Au niveau mondial, parmi les risques les plus imminents figurent la volatilité des marchés financiers (qui pourrait affecter les taux d’intérêt en France) et un ralentissement de la croissance. A l’échelle nationale, les objectifs de politique budgétaire font face à des défis de taille : le plan de réduction des dépenses publiques de 50 mds € sur les trois prochaines années est sans précédent. Un tel objectif, associé à celui d’une baisse de la fiscalité, correspondrait à un effort public historique. Néanmoins, le FMI soulève le risque de voir ce plan contrarié par une hausse d’impôt au niveau local – puisque les collectivités verront leur dotation réduite – ou par une hausse de l’endettement. Un tel scénario irait de fait à l’encontre de la stratégie de rééquilibrage du gouvernement.

Au-delà des finances publiques, des mesures visant à soutenir l’emploi et la compétitivité sont jugées nécessaires. A ce titre, la France prévoit un choc de simplification et une réduction des charges pour les entreprises (de l’ordre de 2% du PIB sur la période 2014-2017) afin d’encourager l’investissement. Le FMI estime que ces baisses de charges permettront la création d’environ 200 000 emplois, sans en donner toutefois l’horizon.

Par ailleurs, le FMI insiste lourdement sur la nécessité d’engager des réformes structurelles. D’une part, favoriser la concurrence en accélérant la libéralisation des services : encourager l’apparition de nouvelles entreprises en supprimant les barrières à l’entrée et introduire davantage de flexibilité (en élargissant, par exemple, les horaires d’ouverture des commerces). D’autre part, engager une réforme du marché du travail : continuer à améliorer le dialogue social et remettre en question certains acquis. Rappelant que le taux d’emploi de la France figure parmi les plus bas de l’OCDE, le FMI pointe du doigt la nécessité d’améliorer les incitations au travail et préconise de mettre en perspective la sécurité qu’offre le SMIC au regard du coût d’exclusion du marché du travail dont il est responsable (dans la mesure où il constitue un frein à l’embauche).

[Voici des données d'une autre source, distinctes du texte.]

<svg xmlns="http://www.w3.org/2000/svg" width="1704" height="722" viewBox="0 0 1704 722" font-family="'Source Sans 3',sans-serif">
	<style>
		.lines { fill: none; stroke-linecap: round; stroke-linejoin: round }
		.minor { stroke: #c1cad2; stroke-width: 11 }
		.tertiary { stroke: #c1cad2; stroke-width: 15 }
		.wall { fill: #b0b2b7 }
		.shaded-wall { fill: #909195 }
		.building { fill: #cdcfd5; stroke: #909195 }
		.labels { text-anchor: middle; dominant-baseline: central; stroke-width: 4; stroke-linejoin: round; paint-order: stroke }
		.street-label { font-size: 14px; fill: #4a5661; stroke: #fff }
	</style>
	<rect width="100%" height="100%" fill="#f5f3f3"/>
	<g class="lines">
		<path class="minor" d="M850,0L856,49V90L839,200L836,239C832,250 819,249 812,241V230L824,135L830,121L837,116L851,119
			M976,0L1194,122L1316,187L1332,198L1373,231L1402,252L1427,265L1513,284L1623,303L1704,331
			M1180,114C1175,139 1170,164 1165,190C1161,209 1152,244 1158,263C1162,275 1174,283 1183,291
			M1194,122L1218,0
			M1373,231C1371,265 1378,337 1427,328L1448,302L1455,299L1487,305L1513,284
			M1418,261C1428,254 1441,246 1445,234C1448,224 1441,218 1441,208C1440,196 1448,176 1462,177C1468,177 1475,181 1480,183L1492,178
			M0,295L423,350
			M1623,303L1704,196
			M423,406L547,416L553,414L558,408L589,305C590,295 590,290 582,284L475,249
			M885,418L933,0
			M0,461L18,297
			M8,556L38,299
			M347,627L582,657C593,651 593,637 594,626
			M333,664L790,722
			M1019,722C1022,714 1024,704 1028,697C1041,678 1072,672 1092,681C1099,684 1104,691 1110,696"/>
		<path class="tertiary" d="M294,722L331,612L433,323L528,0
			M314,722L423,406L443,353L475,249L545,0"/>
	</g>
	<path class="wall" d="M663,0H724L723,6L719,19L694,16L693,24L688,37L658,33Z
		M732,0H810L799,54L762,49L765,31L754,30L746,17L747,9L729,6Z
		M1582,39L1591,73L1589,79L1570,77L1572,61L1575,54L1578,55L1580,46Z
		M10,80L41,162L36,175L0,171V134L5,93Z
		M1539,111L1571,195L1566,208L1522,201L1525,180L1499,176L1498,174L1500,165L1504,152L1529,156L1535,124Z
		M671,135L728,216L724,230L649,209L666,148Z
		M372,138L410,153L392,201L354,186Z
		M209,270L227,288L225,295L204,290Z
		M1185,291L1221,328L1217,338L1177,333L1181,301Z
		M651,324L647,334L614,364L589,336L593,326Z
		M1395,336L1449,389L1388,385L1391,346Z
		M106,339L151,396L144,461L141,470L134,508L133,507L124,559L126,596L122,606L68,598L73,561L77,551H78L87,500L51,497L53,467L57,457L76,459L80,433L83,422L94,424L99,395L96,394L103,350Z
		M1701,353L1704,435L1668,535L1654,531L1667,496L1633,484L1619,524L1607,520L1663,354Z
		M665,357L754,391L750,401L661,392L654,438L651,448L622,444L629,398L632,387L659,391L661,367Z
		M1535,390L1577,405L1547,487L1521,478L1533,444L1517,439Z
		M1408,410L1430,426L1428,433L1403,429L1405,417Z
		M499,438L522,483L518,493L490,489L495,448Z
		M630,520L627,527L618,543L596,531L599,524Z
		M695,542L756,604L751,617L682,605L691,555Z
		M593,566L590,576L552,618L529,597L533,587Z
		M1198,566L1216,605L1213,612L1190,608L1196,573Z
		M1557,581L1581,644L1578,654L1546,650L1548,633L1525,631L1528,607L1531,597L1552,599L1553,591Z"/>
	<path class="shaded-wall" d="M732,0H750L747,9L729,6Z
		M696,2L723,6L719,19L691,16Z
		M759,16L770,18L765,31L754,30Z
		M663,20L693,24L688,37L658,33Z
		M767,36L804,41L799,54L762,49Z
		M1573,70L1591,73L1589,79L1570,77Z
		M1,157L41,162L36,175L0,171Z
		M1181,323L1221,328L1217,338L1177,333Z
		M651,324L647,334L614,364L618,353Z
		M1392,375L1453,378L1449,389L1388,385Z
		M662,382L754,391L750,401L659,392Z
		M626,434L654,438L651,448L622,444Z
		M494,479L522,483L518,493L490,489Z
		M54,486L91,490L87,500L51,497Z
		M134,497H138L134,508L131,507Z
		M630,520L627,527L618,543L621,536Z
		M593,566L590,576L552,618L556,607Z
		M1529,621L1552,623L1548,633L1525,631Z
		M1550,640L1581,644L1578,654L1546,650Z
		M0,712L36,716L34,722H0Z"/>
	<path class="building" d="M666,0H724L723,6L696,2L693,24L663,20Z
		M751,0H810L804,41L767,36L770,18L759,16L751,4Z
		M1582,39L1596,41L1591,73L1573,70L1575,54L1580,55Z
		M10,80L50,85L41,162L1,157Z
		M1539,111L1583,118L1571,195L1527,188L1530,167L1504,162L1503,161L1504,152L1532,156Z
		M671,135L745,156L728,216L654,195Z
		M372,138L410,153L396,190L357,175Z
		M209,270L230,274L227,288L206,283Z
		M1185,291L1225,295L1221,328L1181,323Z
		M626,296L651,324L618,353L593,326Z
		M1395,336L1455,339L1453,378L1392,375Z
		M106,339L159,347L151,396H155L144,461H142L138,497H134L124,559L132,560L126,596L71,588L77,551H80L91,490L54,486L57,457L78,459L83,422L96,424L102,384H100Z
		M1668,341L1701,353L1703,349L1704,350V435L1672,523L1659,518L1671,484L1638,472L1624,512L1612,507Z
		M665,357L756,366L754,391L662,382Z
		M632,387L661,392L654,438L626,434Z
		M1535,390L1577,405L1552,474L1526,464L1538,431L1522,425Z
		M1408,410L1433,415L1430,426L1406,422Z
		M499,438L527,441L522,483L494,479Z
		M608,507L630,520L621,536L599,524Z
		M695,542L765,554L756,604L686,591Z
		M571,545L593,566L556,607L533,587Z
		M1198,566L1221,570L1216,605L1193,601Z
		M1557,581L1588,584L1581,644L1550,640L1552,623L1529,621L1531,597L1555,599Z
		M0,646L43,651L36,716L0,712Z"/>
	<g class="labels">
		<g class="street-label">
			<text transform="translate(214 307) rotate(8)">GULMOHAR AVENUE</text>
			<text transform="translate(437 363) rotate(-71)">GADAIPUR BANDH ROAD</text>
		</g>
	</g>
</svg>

Du point de vue du marché financier, les réformes conduites ont poursuivi deux objectifs : assurer la continuité du financement de l’économie et renforcer la stabilité financière. Le secteur financier français apparaît dans une position relativement favorable.

A propos de la dette, le scénario de base du FMI, prenant en compte l’effet combiné de la faible croissance et de l’accumulation des déficits publics depuis plusieurs années, prévoit que la dette atteindra 95% du PIB en 2015 puis diminuera jusqu’à 89% en 2019. Selon les circonstances, le FMI envisage différents cas de figure :

Dans le cas d’une croissance inférieure de 1,7 point de PIB aux prévisions, la dette atteindrait jusqu’à 103% du PIB en 2016 ;

– Dans l’hypothèse d’une détérioration du solde primaire sur la période 2014-2019, le niveau de dette atteindrait 95,6% du PIB en 2015 et déclinerait par la suite;

– Le scénario d’une dévaluation de 13% du taux de change réel en 2015 aurait un impact minime sur la dette, via le canal de l’inflation: le rapport dette/PIB serait d’à peine 0,4% inférieur au rapport de base;

– Enfin, dans le scénario d’un choc affectant la croissance, le taux de change, le taux d’intérêt et le solde primaire, la dette atteindrait presque 103% du PIB en 2016 et déclinerait jusqu’à 100% en 2019.